> On Oct 5, 2021, at 9:23 AM, Robert Haas <robertmhaas@gmail.com> wrote: > >> - Disallow roles from being able to REVOKE role membership that they >> didn't GRANT in the first place. > > I think that's not quite the right test. For example, if alice and bob > are superusers and alice grants pg_monitor to doug, bob should be able > to revoke that grant even though he is not alice.
Additionally, role "alice" might not exist anymore, which would leave the privilege irrevocable.
Do we actually allow that case to happen today..? I didn’t think we did and instead there’s a dependency from the grant on to the Alice role.
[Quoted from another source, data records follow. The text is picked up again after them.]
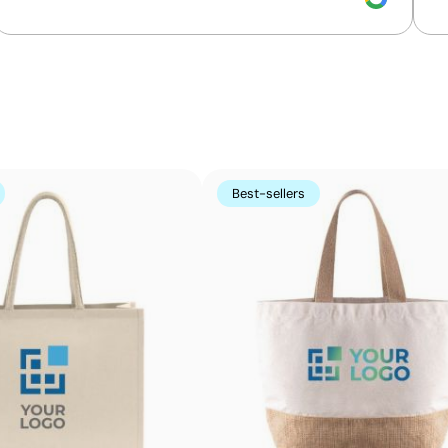
Couleurs unies intenses avec un excellent rappor
La sérigraphie est une technique d’impression où l’encre
zones non imprimées. Elle est parfaite pour les logos c
s’avère très économique en grandes quantités sur des s
t-shirts.
Avantages
Best-sellers
Possibilité d’impression avec couleurs Pantone®
exactes
Excellent rapport qualité-prix pour les grandes
séries
Idéale pour logos simples sans détails fins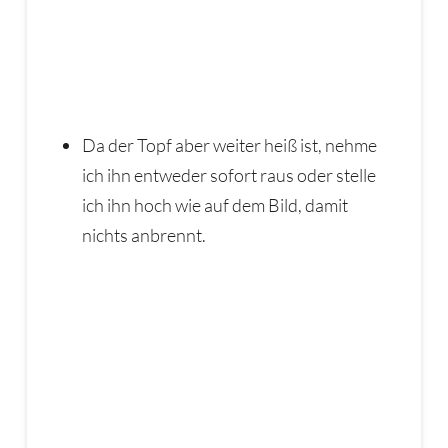
Da der Topf aber weiter heiß ist, nehme
ich ihn entweder sofort raus oder stelle
ich ihn hoch wie auf dem Bild, damit
nichts anbrennt.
If that doesn’t exist today then I would think we’d need that and therefore this concern isn’t an issue.
It's helpful to think in terms of role ownership rather than role creation:
superuser +---> alice +---> charlie +---> diane +---> bob
It makes sense that alice can take ownership of diane and drop charlie, but not that bob can do so. Nor should charlie be able to transfer ownership of diane to alice. Nor should charlie be able to drop himself.
I dislike moving away from the ADMIN OPTION when it comes to roles as it puts us outside of the SQL standard. Having the ADMIN OPTION for a role seems, at least to me, to basically mean the things you’re suggesting “ownership” to mean- so why have two different things, especially when one doesn’t exist as a concept in the standard..?
I agree that Charlie shouldn’t be able to drop themselves in general, but I don’t think we need an “ownership” concept for that. We also prevent loops already which I think is called for in the standard already (would need to go reread and make sure though) which already prevents Charlie from granting Diane to Alice. What does the “ownership” concept actually buy us then?